Render the data as a numbered list, beginning at the start and stopping after the line that contains "Varas de Pesca", including that line. Omit blank lines and leave the pictures out.

Top of Records supplied

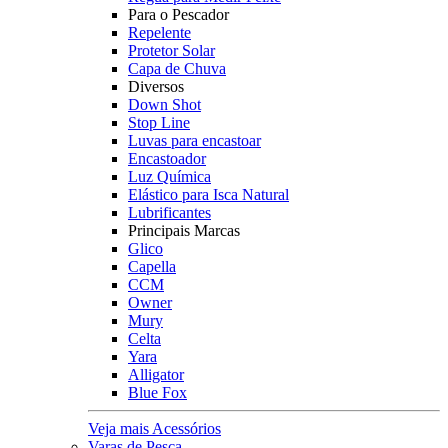
Para o Pescador
Repelente
Protetor Solar
Capa de Chuva
Diversos
Down Shot
Stop Line
Luvas para encastoar
Encastoador
Luz Química
Elástico para Isca Natural
Lubrificantes
Principais Marcas
Glico
Capella
CCM
Owner
Mury
Celta
Yara
Alligator
Blue Fox
Veja mais Acessórios
Varas de Pesca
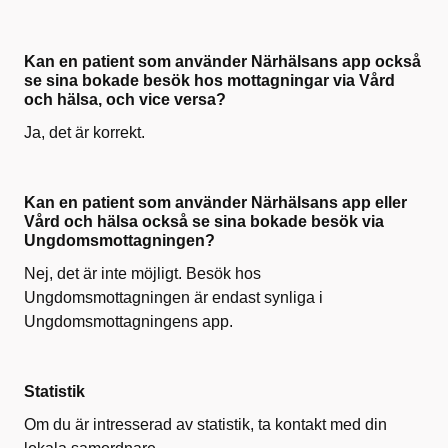
Kan en patient som använder Närhälsans app också
se sina bokade besök hos mottagningar via Vård
och hälsa, och vice versa?
Ja, det är korrekt.
Kan en patient som använder Närhälsans app eller
Vård och hälsa också se sina bokade besök via
Ungdomsmottagningen?
Nej, det är inte möjligt. Besök hos
Ungdomsmottagningen är endast synliga i
Ungdomsmottagningens app
.
Statistik
Om du är intresserad av statistik, ta kontakt med din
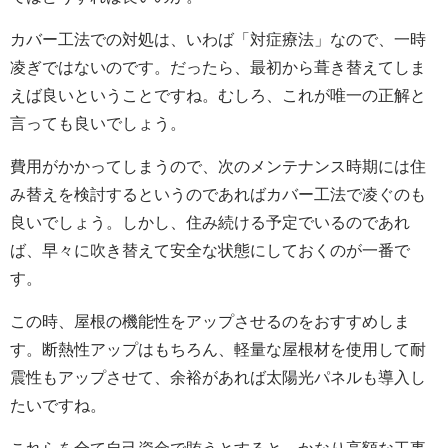
カバー工法での対処は、いわば「対症療法」なので、一時
凌ぎではないのです。だったら、最初から葺き替えてしま
えば良いということですね。むしろ、これが唯一の正解と
言っても良いでしょう。
費用がかかってしまうので、次のメンテナンス時期には住
み替えを検討するというのであればカバー工法で凌ぐのも
良いでしょう。しかし、住み続ける予定でいるのであれ
ば、早々に吹き替えて安全な状態にしておくのが一番で
す。
この時、屋根の機能性をアップさせるのをおすすめしま
す。断熱性アップはもちろん、軽量な屋根材を使用して耐
震性もアップさせて、余裕があれば太陽光パネルも導入し
たいですね。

Bottom of Records supplied

Written response:
1. Para o Pescador
2. Repelente
3. Protetor Solar
4. Capa de Chuva
5. Diversos
6. Down Shot
7. Stop Line
8. Luvas para encastoar
9. Encastoador
10. Luz Química
11. Elástico para Isca Natural
12. Lubrificantes
13. Principais Marcas
14. Glico
15. Capella
16. CCM
17. Owner
18. Mury
19. Celta
20. Yara
21. Alligator
22. Blue Fox
23. Veja mais Acessórios
24. Varas de Pesca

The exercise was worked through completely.